[Supplied entries]

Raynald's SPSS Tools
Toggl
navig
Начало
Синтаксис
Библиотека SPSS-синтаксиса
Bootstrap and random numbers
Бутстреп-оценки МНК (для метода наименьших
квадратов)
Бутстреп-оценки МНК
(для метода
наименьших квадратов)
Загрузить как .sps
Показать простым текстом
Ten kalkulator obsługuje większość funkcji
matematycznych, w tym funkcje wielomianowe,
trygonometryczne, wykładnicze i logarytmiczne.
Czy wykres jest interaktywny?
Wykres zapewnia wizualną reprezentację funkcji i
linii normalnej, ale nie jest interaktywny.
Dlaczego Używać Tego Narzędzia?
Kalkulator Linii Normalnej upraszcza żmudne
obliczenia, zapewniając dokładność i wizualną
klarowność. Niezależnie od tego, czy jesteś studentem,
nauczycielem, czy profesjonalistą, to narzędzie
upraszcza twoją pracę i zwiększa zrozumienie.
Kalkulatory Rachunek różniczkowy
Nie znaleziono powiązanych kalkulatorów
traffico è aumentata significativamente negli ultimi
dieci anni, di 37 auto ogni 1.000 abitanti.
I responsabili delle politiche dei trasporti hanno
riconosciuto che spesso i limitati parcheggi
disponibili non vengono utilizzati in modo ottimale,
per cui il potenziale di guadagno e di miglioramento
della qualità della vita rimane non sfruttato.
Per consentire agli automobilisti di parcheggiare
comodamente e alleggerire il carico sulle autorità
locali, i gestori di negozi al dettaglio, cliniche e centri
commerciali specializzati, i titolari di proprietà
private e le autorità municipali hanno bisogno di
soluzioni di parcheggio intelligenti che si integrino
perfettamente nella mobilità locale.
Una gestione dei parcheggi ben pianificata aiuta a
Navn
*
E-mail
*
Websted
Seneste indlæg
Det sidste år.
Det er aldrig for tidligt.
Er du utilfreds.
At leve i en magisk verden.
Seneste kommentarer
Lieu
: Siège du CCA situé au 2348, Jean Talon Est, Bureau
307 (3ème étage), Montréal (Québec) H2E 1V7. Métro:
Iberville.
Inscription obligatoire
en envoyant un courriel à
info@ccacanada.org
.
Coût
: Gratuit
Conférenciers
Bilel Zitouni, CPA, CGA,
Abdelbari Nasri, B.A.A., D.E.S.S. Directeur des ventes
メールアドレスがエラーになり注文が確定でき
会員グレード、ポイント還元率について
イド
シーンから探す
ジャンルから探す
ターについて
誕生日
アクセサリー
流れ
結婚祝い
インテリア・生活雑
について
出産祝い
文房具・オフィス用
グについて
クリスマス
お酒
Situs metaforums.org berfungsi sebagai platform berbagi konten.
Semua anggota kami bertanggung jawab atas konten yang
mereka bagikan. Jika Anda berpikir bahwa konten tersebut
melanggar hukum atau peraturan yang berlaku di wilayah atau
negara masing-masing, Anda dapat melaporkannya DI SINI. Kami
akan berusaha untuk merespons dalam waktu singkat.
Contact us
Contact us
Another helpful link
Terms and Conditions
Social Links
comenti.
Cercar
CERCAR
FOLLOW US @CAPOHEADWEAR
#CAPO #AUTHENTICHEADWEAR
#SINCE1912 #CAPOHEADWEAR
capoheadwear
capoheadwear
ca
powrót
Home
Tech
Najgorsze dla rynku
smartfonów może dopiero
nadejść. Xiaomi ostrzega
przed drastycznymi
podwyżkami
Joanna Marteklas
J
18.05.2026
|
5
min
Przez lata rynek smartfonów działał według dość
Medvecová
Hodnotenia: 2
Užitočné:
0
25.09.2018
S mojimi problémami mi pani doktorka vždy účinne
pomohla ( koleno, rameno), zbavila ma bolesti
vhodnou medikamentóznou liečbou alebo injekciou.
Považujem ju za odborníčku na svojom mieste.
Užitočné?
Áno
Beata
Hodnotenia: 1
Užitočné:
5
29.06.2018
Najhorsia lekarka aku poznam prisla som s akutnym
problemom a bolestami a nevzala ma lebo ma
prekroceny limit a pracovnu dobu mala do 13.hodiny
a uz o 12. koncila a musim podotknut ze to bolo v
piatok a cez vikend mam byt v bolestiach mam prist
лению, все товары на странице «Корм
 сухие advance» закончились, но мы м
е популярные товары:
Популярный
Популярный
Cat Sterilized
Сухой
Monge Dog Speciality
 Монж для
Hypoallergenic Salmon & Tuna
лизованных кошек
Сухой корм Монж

[/Supplied entries]

#### Instructions to follow
Reproduce the text of all the rows above, line for line, without altering anything.

#### Problem solution
Raynald's SPSS Tools
Toggl
navig
Начало
Синтаксис
Библиотека SPSS-синтаксиса
Bootstrap and random numbers
Бутстреп-оценки МНК (для метода наименьших
квадратов)
Бутстреп-оценки МНК
(для метода
наименьших квадратов)
Загрузить как .sps
Показать простым текстом
Ten kalkulator obsługuje większość funkcji
matematycznych, w tym funkcje wielomianowe,
trygonometryczne, wykładnicze i logarytmiczne.
Czy wykres jest interaktywny?
Wykres zapewnia wizualną reprezentację funkcji i
linii normalnej, ale nie jest interaktywny.
Dlaczego Używać Tego Narzędzia?
Kalkulator Linii Normalnej upraszcza żmudne
obliczenia, zapewniając dokładność i wizualną
klarowność. Niezależnie od tego, czy jesteś studentem,
nauczycielem, czy profesjonalistą, to narzędzie
upraszcza twoją pracę i zwiększa zrozumienie.
Kalkulatory Rachunek różniczkowy
Nie znaleziono powiązanych kalkulatorów
traffico è aumentata significativamente negli ultimi
dieci anni, di 37 auto ogni 1.000 abitanti.
I responsabili delle politiche dei trasporti hanno
riconosciuto che spesso i limitati parcheggi
disponibili non vengono utilizzati in modo ottimale,
per cui il potenziale di guadagno e di miglioramento
della qualità della vita rimane non sfruttato.
Per consentire agli automobilisti di parcheggiare
comodamente e alleggerire il carico sulle autorità
locali, i gestori di negozi al dettaglio, cliniche e centri
commerciali specializzati, i titolari di proprietà
private e le autorità municipali hanno bisogno di
soluzioni di parcheggio intelligenti che si integrino
perfettamente nella mobilità locale.
Una gestione dei parcheggi ben pianificata aiuta a
Navn
*
E-mail
*
Websted
Seneste indlæg
Det sidste år.
Det er aldrig for tidligt.
Er du utilfreds.
At leve i en magisk verden.
Seneste kommentarer
Lieu
: Siège du CCA situé au 2348, Jean Talon Est, Bureau
307 (3ème étage), Montréal (Québec) H2E 1V7. Métro:
Iberville.
Inscription obligatoire
en envoyant un courriel à
info@ccacanada.org
.
Coût
: Gratuit
Conférenciers
Bilel Zitouni, CPA, CGA,
Abdelbari Nasri, B.A.A., D.E.S.S. Directeur des ventes
メールアドレスがエラーになり注文が確定でき
会員グレード、ポイント還元率について
イド
シーンから探す
ジャンルから探す
ターについて
誕生日
アクセサリー
流れ
結婚祝い
インテリア・生活雑
について
出産祝い
文房具・オフィス用
グについて
クリスマス
お酒
Situs metaforums.org berfungsi sebagai platform berbagi konten.
Semua anggota kami bertanggung jawab atas konten yang
mereka bagikan. Jika Anda berpikir bahwa konten tersebut
melanggar hukum atau peraturan yang berlaku di wilayah atau
negara masing-masing, Anda dapat melaporkannya DI SINI. Kami
akan berusaha untuk merespons dalam waktu singkat.
Contact us
Contact us
Another helpful link
Terms and Conditions
Social Links
comenti.
Cercar
CERCAR
FOLLOW US @CAPOHEADWEAR
#CAPO #AUTHENTICHEADWEAR
#SINCE1912 #CAPOHEADWEAR
capoheadwear
capoheadwear
ca
powrót
Home
Tech
Najgorsze dla rynku
smartfonów może dopiero
nadejść. Xiaomi ostrzega
przed drastycznymi
podwyżkami
Joanna Marteklas
J
18.05.2026
|
5
min
Przez lata rynek smartfonów działał według dość
Medvecová
Hodnotenia: 2
Užitočné:
0
25.09.2018
S mojimi problémami mi pani doktorka vždy účinne
pomohla ( koleno, rameno), zbavila ma bolesti
vhodnou medikamentóznou liečbou alebo injekciou.
Považujem ju za odborníčku na svojom mieste.
Užitočné?
Áno
Beata
Hodnotenia: 1
Užitočné:
5
29.06.2018
Najhorsia lekarka aku poznam prisla som s akutnym
problemom a bolestami a nevzala ma lebo ma
prekroceny limit a pracovnu dobu mala do 13.hodiny
a uz o 12. koncila a musim podotknut ze to bolo v
piatok a cez vikend mam byt v bolestiach mam prist
лению, все товары на странице «Корм
 сухие advance» закончились, но мы м
е популярные товары:
Популярный
Популярный
Cat Sterilized
Сухой
Monge Dog Speciality
 Монж для
Hypoallergenic Salmon & Tuna
лизованных кошек
Сухой корм Монж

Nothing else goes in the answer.